Rocket launcher MOSFET

[Lee697]

I'm adapting a circuit that fires a model rocket engine after a time delay. It is basically two 555's in monostable configuration, the first trigger the 2nd after a time period, the second then fires the igniter through, in the original plans, a darlington power transistor. I have built one launcher this way, but would like to use a power MOSFET for my MkII...

This is the basic schematic I have. This has been tested, and seems to function....
(I've obviously not included the timing/trigger parts of the 555)

Is this the correct way to wire a MOSFET - does the MOSFET, or the 555 need a resistor on the MOSFET gate?
Is 10k OK for a pull-down resistor?

Cheers
Lee

[tom66]

Yes, it's correct.

Your pull down can be essentially any value lower than about 1Mohm. The purpose is only to keep the FET gate off if the 555 timer's output is in a high impedance state. (I'm not sure if this is even possible - maybe on the CMOS version if RESET is asserted?)  The lower the value, the more power wasted although 10k will waste so little power (on the order of microwatts) it's not worth thinking about.

[Richard Head]

It may be worthwhile to include a 1N4148 in series with the power supply to the 555 and a 100uF cap across the 555 power pins. Then if the 1.5 Ohm load pulls the supply down momentarily the 555 output won't collapse for a while.

[Lee697]

It may be worthwhile to include a 1N4148 in series with the power supply to the 555 and a 100uF cap across the 555 power pins. Then if the 1.5 Ohm load pulls the supply down momentarily the 555 output won't collapse for a while.

Thanks...
I have a 47uF cap across the power supply, I don't understand what the diode is for though??

[Lee697]

Yes, it's correct.

Your pull down can be essentially any value lower than about 1Mohm. The purpose is only to keep the FET gate off if the 555 timer's output is in a high impedance state. (I'm not sure if this is even possible - maybe on the CMOS version if RESET is asserted?)  The lower the value, the more power wasted although 10k will waste so little power (on the order of microwatts) it's not worth thinking about.

Thanks - I'll keep the 10k, I run it off a fresh 9Ah SLA battery in the field, not too concerned about small power leaks.....

[Richard Head]

The diode is so that the cap doesn't discharge into the 1.5 Ohm load. The diode becomes reverse biased and the cap supplies the chip for a few hundred milliseconds while the ignitor is fired.

[max_torque]

With something like this, that has some possible "safety" consequences, i'd want to also design in some simple fail safe stuff too!

(for example, a manual switch that shorts the output of the fet to gound when on, which will prevent any firing voltage being applies in case of "accidental" triggering by the 555 etc.  It's also a good idea to include a very high impedance current source to act as a "wire test" for the firing circuit, before you actually go ahead and fire it!

[Lee697]

With something like this, that has some possible "safety" consequences, i'd want to also design in some simple fail safe stuff too!

(for example, a manual switch that shorts the output of the fet to gound when on, which will prevent any firing voltage being applies in case of "accidental" triggering by the 555 etc.  It's also a good idea to include a very high impedance current source to act as a "wire test" for the firing circuit, before you actually go ahead and fire it!

Definitely.
What I've shown is simply the firing part.

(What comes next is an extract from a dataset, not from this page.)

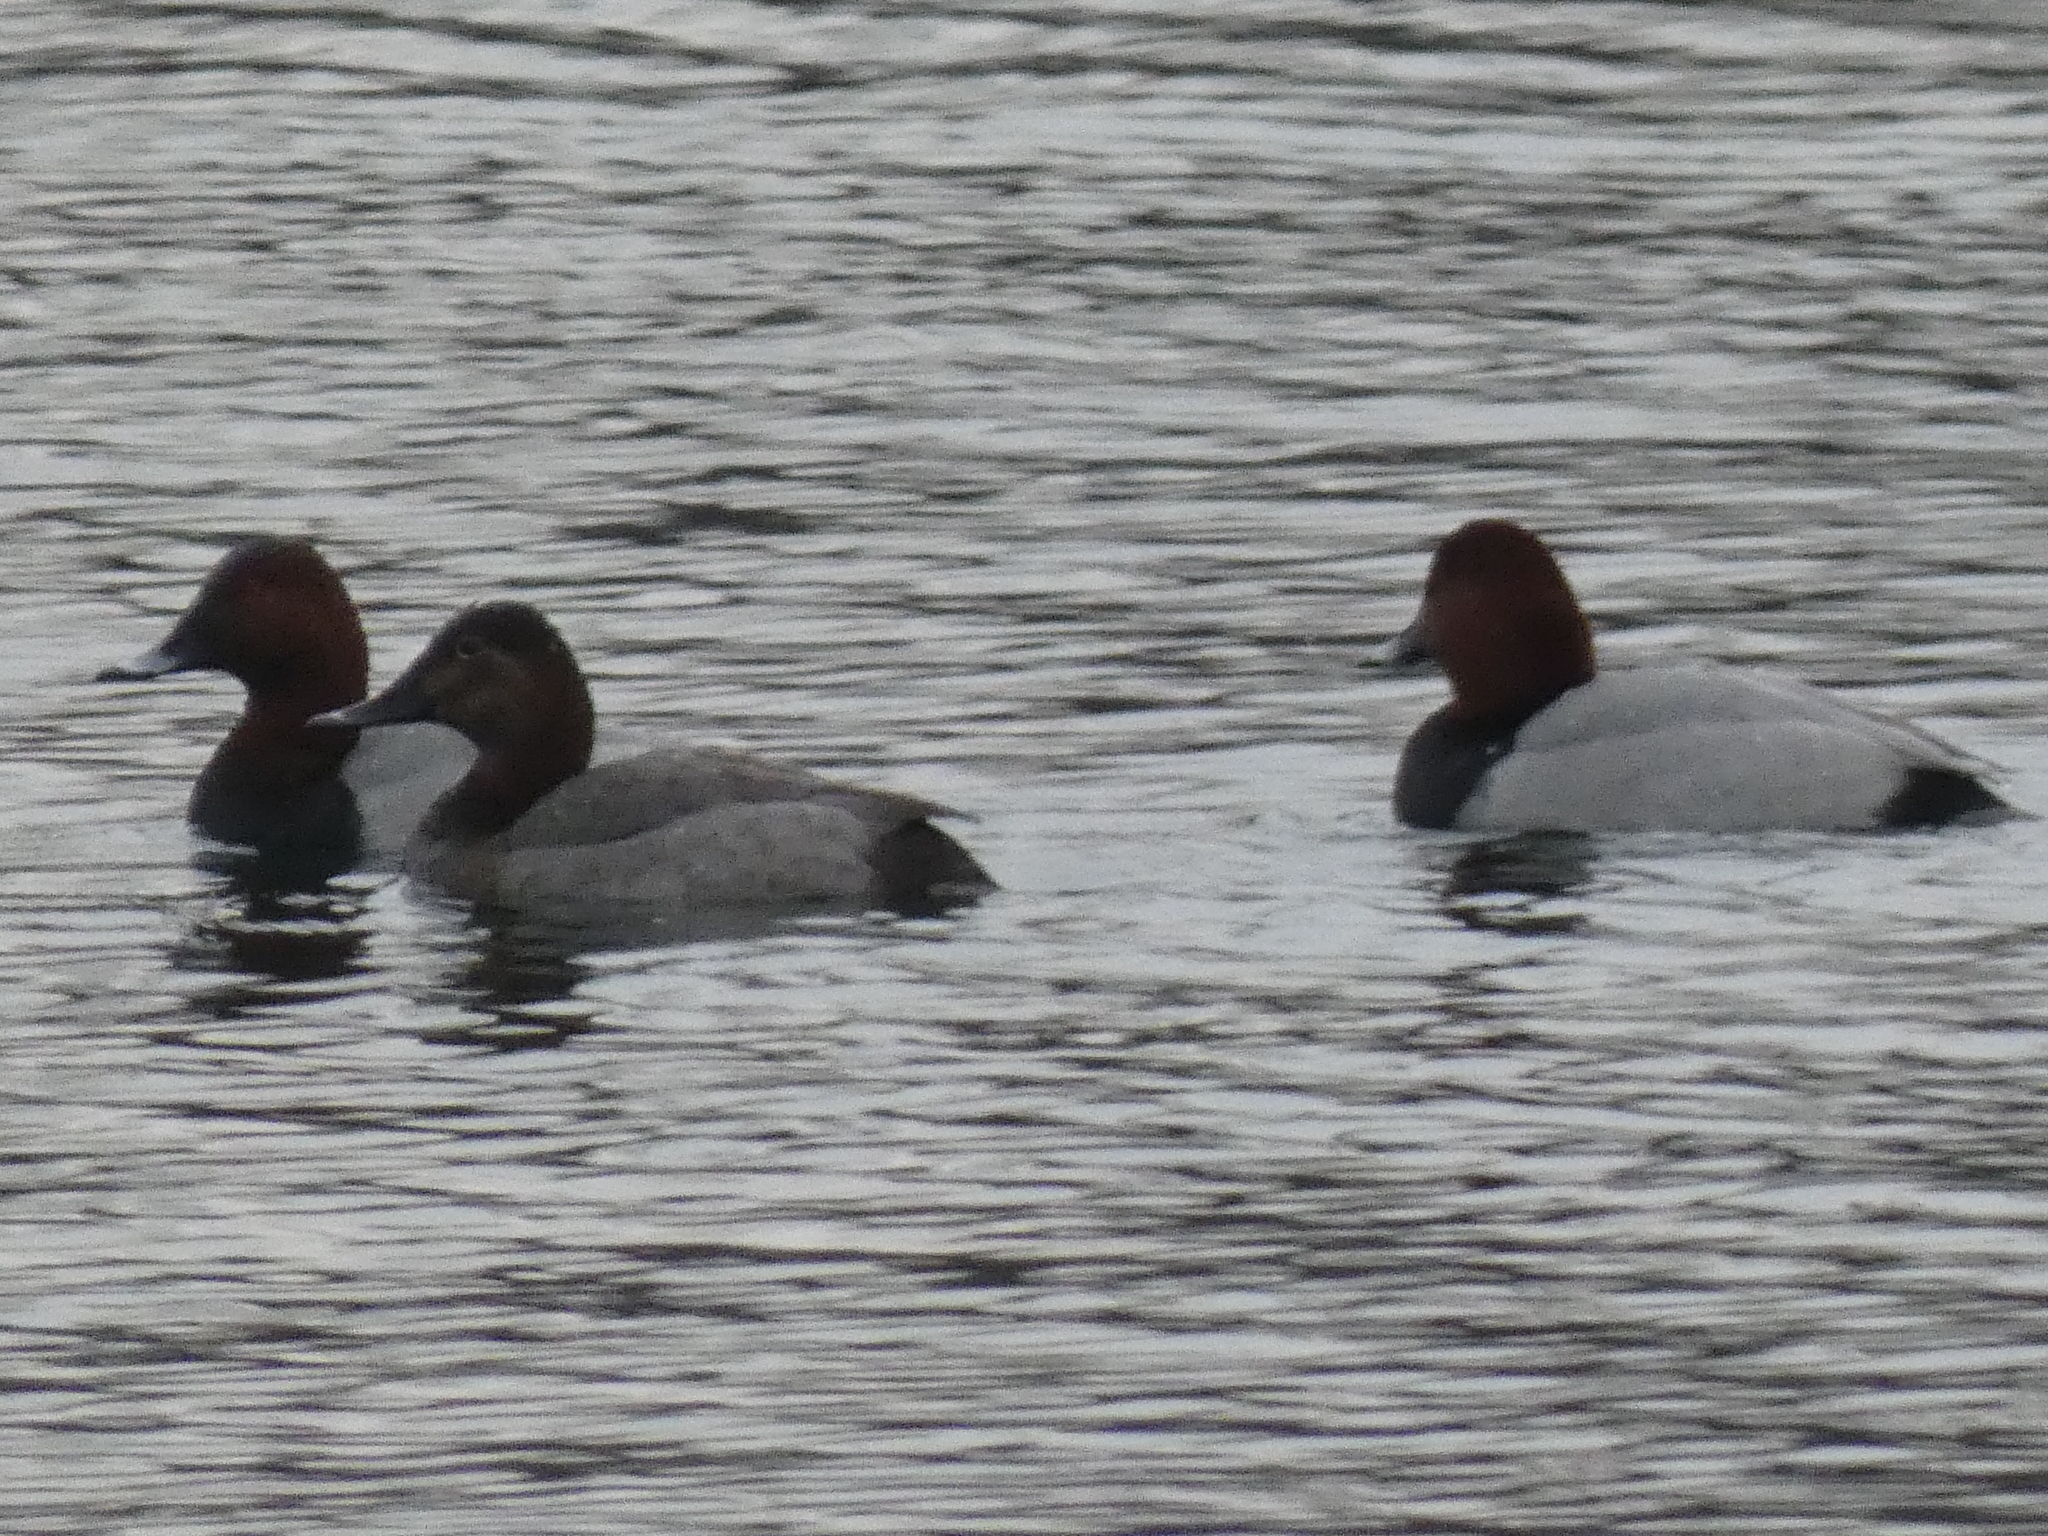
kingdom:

I have a working version with darlington transistors doing the firing.

There is a continuity tester, which acts as a safety, puts 10mA or so through the ignitor to test before ignition - this disconnects the transistor when switched to test. There is a key switch also, which isolates the transistor gate (or base, previously). I had noted previously that the firing 555 occasionally falsely triggered on power-up - so there is a third monostable 555 which must be triggered before ignition countdown is started - it further isolates the transistor through a relay, which only stays closed for 30s or so.
The power-up false triggering was eventually fixed with tweaking of an RC delay on pin 4, but can still happen if you rapidly cycle the power switch - this is certainly not normal behaviour though.... In any case now the 'disarm chip' that controls the relay never false triggers. I don't think I could make it fire unintended if I tried now.....

The original schematic is here.... he only has the one safety interlock, and has an annoying buzzer I left out....
http://www.sentex.ca/~mec1995/gadgets/rocket.html

Lee

[Lee697]

The diode is so that the cap doesn't discharge into the 1.5 Ohm load. The diode becomes reverse biased and the cap supplies the chip for a few hundred milliseconds while the ignitor is fired.

Thanks - might put the diode in. In testing I've had a previous model discharge into a 1 Ohm resistor for 3-4 seconds, nothing unusual ever seen, I've not long had my scope though, might watch what happens with the scope this time....

[Richard Head]

If your source impedance is low enough (such as is the case with a car battery) then the voltage drop will be negligible so the diode won't be required.